[Start of Attachment]
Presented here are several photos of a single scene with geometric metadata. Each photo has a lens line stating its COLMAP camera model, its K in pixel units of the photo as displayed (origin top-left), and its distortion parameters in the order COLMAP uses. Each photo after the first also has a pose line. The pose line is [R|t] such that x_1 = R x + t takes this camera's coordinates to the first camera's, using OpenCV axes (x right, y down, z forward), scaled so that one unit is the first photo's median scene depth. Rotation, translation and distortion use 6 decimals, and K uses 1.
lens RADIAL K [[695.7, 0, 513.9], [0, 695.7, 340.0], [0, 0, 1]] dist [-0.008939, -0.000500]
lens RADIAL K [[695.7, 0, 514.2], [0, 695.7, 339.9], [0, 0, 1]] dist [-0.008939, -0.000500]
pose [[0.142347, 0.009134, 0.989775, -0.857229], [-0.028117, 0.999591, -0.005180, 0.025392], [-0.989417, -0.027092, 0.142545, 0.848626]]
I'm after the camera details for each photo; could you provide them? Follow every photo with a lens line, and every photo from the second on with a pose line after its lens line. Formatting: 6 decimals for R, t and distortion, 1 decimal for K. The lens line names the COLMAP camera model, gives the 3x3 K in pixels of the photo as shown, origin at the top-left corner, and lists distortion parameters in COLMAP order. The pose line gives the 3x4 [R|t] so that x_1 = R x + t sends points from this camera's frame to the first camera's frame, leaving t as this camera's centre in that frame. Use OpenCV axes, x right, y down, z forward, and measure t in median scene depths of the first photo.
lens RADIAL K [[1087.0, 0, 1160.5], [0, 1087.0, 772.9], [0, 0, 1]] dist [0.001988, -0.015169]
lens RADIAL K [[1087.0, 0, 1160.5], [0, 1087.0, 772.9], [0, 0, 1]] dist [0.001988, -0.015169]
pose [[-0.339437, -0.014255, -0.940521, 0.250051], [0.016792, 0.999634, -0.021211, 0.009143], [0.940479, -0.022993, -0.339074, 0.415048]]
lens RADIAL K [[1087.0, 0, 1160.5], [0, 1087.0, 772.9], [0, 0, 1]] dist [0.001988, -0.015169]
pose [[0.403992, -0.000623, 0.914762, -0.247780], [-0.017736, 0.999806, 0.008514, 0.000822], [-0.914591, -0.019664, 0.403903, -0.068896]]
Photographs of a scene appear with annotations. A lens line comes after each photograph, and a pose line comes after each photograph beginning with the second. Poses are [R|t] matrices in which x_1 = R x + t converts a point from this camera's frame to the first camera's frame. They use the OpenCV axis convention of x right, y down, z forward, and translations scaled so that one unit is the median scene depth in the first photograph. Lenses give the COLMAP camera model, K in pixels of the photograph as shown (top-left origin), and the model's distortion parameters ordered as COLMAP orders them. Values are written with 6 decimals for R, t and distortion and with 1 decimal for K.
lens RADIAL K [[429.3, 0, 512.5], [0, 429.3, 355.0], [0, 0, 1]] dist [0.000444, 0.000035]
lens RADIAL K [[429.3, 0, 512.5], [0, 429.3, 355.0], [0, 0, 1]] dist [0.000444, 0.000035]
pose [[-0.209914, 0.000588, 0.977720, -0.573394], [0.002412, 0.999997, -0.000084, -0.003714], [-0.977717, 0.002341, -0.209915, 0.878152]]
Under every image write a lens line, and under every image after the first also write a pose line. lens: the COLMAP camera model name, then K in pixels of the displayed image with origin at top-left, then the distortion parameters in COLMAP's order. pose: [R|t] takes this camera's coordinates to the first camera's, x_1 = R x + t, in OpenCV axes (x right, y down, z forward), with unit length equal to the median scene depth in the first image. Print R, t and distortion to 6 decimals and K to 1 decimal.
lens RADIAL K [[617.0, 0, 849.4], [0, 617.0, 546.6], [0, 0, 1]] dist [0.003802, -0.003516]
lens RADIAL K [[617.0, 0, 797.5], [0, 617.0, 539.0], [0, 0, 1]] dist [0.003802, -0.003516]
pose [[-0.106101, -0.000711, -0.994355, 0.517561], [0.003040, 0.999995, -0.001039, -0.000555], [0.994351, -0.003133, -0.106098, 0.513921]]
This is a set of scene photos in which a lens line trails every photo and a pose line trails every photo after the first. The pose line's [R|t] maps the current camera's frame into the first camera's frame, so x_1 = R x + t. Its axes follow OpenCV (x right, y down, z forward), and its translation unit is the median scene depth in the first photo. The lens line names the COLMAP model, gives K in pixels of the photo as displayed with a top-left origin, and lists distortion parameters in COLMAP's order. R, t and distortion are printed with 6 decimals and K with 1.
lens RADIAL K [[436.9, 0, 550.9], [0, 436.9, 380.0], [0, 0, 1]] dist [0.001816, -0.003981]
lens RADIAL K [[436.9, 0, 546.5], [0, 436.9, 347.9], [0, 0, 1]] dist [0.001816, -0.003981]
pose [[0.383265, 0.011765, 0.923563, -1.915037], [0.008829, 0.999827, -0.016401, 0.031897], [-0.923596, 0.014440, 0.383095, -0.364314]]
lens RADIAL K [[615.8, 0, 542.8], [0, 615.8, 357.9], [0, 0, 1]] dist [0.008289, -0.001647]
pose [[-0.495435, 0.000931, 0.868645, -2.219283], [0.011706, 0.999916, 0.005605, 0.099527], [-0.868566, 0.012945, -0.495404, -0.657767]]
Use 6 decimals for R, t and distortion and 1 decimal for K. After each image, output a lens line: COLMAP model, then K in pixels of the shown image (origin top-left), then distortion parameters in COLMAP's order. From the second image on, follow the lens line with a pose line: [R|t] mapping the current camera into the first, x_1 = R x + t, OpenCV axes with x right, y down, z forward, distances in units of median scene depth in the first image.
[End of Attachment]
What you should do
Exactly as written, restate every record in the listing.

Exercise solution
Presented here are several photos of a single scene with geometric metadata. Each photo has a lens line stating its COLMAP camera model, its K in pixel units of the photo as displayed (origin top-left), and its distortion parameters in the order COLMAP uses. Each photo after the first also has a pose line. The pose line is [R|t] such that x_1 = R x + t takes this camera's coordinates to the first camera's, using OpenCV axes (x right, y down, z forward), scaled so that one unit is the first photo's median scene depth. Rotation, translation and distortion use 6 decimals, and K uses 1.
lens RADIAL K [[695.7, 0, 513.9], [0, 695.7, 340.0], [0, 0, 1]] dist [-0.008939, -0.000500]
lens RADIAL K [[695.7, 0, 514.2], [0, 695.7, 339.9], [0, 0, 1]] dist [-0.008939, -0.000500]
pose [[0.142347, 0.009134, 0.989775, -0.857229], [-0.028117, 0.999591, -0.005180, 0.025392], [-0.989417, -0.027092, 0.142545, 0.848626]]
I'm after the camera details for each photo; could you provide them? Follow every photo with a lens line, and every photo from the second on with a pose line after its lens line. Formatting: 6 decimals for R, t and distortion, 1 decimal for K. The lens line names the COLMAP camera model, gives the 3x3 K in pixels of the photo as shown, origin at the top-left corner, and lists distortion parameters in COLMAP order. The pose line gives the 3x4 [R|t] so that x_1 = R x + t sends points from this camera's frame to the first camera's frame, leaving t as this camera's centre in that frame. Use OpenCV axes, x right, y down, z forward, and measure t in median scene depths of the first photo.
lens RADIAL K [[1087.0, 0, 1160.5], [0, 1087.0, 772.9], [0, 0, 1]] dist [0.001988, -0.015169]
lens RADIAL K [[1087.0, 0, 1160.5], [0, 1087.0, 772.9], [0, 0, 1]] dist [0.001988, -0.015169]
pose [[-0.339437, -0.014255, -0.940521, 0.250051], [0.016792, 0.999634, -0.021211, 0.009143], [0.940479, -0.022993, -0.339074, 0.415048]]
lens RADIAL K [[1087.0, 0, 1160.5], [0, 1087.0, 772.9], [0, 0, 1]] dist [0.001988, -0.015169]
pose [[0.403992, -0.000623, 0.914762, -0.247780], [-0.017736, 0.999806, 0.008514, 0.000822], [-0.914591, -0.019664, 0.403903, -0.068896]]
Photographs of a scene appear with annotations. A lens line comes after each photograph, and a pose line comes after each photograph beginning with the second. Poses are [R|t] matrices in which x_1 = R x + t converts a point from this camera's frame to the first camera's frame. They use the OpenCV axis convention of x right, y down, z forward, and translations scaled so that one unit is the median scene depth in the first photograph. Lenses give the COLMAP camera model, K in pixels of the photograph as shown (top-left origin), and the model's distortion parameters ordered as COLMAP orders them. Values are written with 6 decimals for R, t and distortion and with 1 decimal for K.
lens RADIAL K [[429.3, 0, 512.5], [0, 429.3, 355.0], [0, 0, 1]] dist [0.000444, 0.000035]
lens RADIAL K [[429.3, 0, 512.5], [0, 429.3, 355.0], [0, 0, 1]] dist [0.000444, 0.000035]
pose [[-0.209914, 0.000588, 0.977720, -0.573394], [0.002412, 0.999997, -0.000084, -0.003714], [-0.977717, 0.002341, -0.209915, 0.878152]]
Under every image write a lens line, and under every image after the first also write a pose line. lens: the COLMAP camera model name, then K in pixels of the displayed image with origin at top-left, then the distortion parameters in COLMAP's order. pose: [R|t] takes this camera's coordinates to the first camera's, x_1 = R x + t, in OpenCV axes (x right, y down, z forward), with unit length equal to the median scene depth in the first image. Print R, t and distortion to 6 decimals and K to 1 decimal.
lens RADIAL K [[617.0, 0, 849.4], [0, 617.0, 546.6], [0, 0, 1]] dist [0.003802, -0.003516]
lens RADIAL K [[617.0, 0, 797.5], [0, 617.0, 539.0], [0, 0, 1]] dist [0.003802, -0.003516]
pose [[-0.106101, -0.000711, -0.994355, 0.517561], [0.003040, 0.999995, -0.001039, -0.000555], [0.994351, -0.003133, -0.106098, 0.513921]]
This is a set of scene photos in which a lens line trails every photo and a pose line trails every photo after the first. The pose line's [R|t] maps the current camera's frame into the first camera's frame, so x_1 = R x + t. Its axes follow OpenCV (x right, y down, z forward), and its translation unit is the median scene depth in the first photo. The lens line names the COLMAP model, gives K in pixels of the photo as displayed with a top-left origin, and lists distortion parameters in COLMAP's order. R, t and distortion are printed with 6 decimals and K with 1.
lens RADIAL K [[436.9, 0, 550.9], [0, 436.9, 380.0], [0, 0, 1]] dist [0.001816, -0.003981]
lens RADIAL K [[436.9, 0, 546.5], [0, 436.9, 347.9], [0, 0, 1]] dist [0.001816, -0.003981]
pose [[0.383265, 0.011765, 0.923563, -1.915037], [0.008829, 0.999827, -0.016401, 0.031897], [-0.923596, 0.014440, 0.383095, -0.364314]]
lens RADIAL K [[615.8, 0, 542.8], [0, 615.8, 357.9], [0, 0, 1]] dist [0.008289, -0.001647]
pose [[-0.495435, 0.000931, 0.868645, -2.219283], [0.011706, 0.999916, 0.005605, 0.099527], [-0.868566, 0.012945, -0.495404, -0.657767]]
Use 6 decimals for R, t and distortion and 1 decimal for K. After each image, output a lens line: COLMAP model, then K in pixels of the shown image (origin top-left), then distortion parameters in COLMAP's order. From the second image on, follow the lens line with a pose line: [R|t] mapping the current camera into the first, x_1 = R x + t, OpenCV axes with x right, y down, z forward, distances in units of median scene depth in the first image.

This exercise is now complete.